» INPUT RECORDS
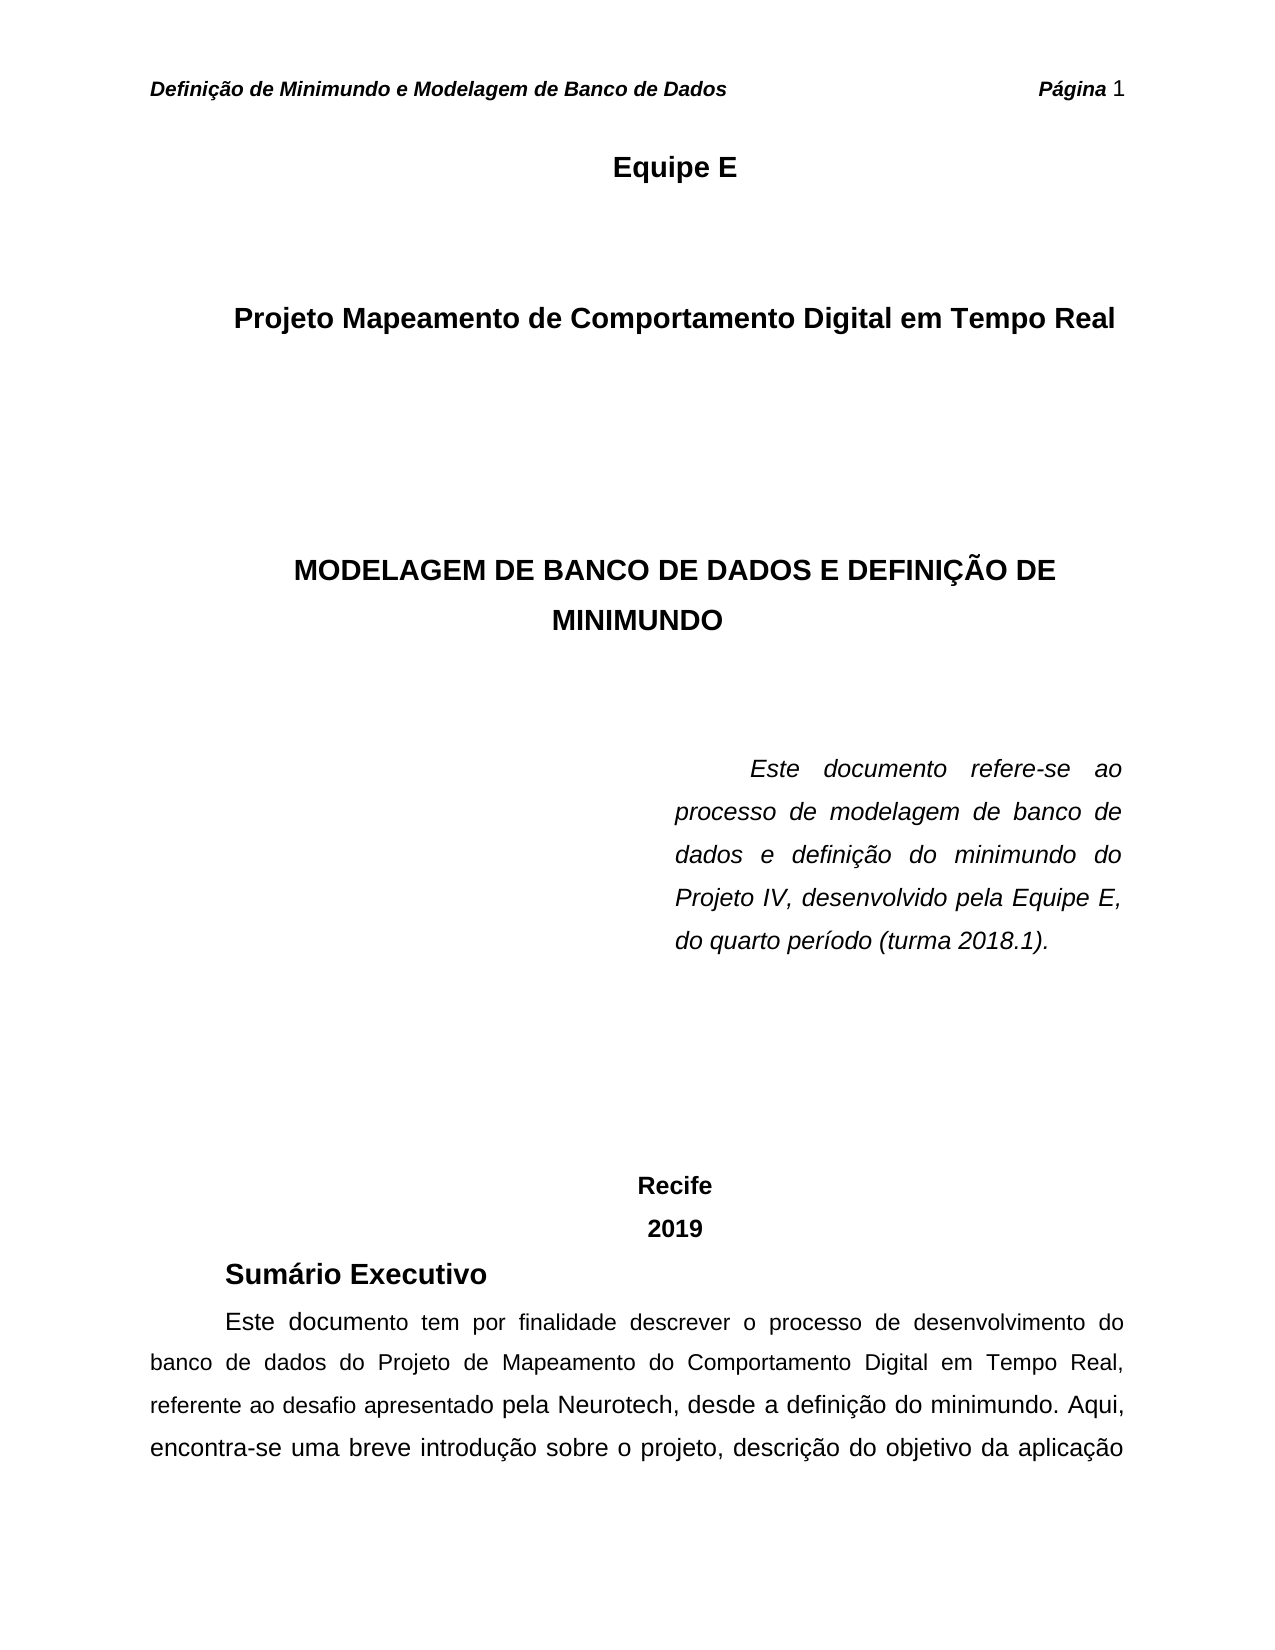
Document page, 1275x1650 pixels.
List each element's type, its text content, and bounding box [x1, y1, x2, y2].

text Sumário Executivo [150, 1257, 1125, 1290]
text Recife [150, 1171, 1125, 1199]
text MODELAGEM DE BANCO DE DADOS E DEFINIÇÃO DE MINIMUNDO [150, 552, 1125, 636]
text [150, 1307, 1125, 1462]
text Este documento refere-se ao processo de modelagem de banco de dados e definição do minimundo do Projeto IV, desenvolvido pela Equipe E, do quarto período (turma 2018.1). [675, 754, 1125, 955]
text Projeto Mapeamento de Comportamento Digital em Tempo Real [150, 301, 1125, 334]
text Equipe E [150, 150, 1125, 183]
text 2019 [150, 1214, 1125, 1242]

» PROBLEM STATEMENT
Would you print all of the entries exactly, omitting any image?

» EXERCISE RESULT
Document page, 1275x1650 pixels.
List each element's type, its text content, and bounding box [x1, y1, x2, y2].

text Sumário Executivo [150, 1257, 1125, 1290]
text Recife [150, 1171, 1125, 1199]
text MODELAGEM DE BANCO DE DADOS E DEFINIÇÃO DE MINIMUNDO [150, 552, 1125, 636]
text [150, 1307, 1125, 1462]
text Este documento refere-se ao processo de modelagem de banco de dados e definição do minimundo do Projeto IV, desenvolvido pela Equipe E, do quarto período (turma 2018.1). [675, 754, 1125, 955]
text Projeto Mapeamento de Comportamento Digital em Tempo Real [150, 301, 1125, 334]
text Equipe E [150, 150, 1125, 183]
text 2019 [150, 1214, 1125, 1242]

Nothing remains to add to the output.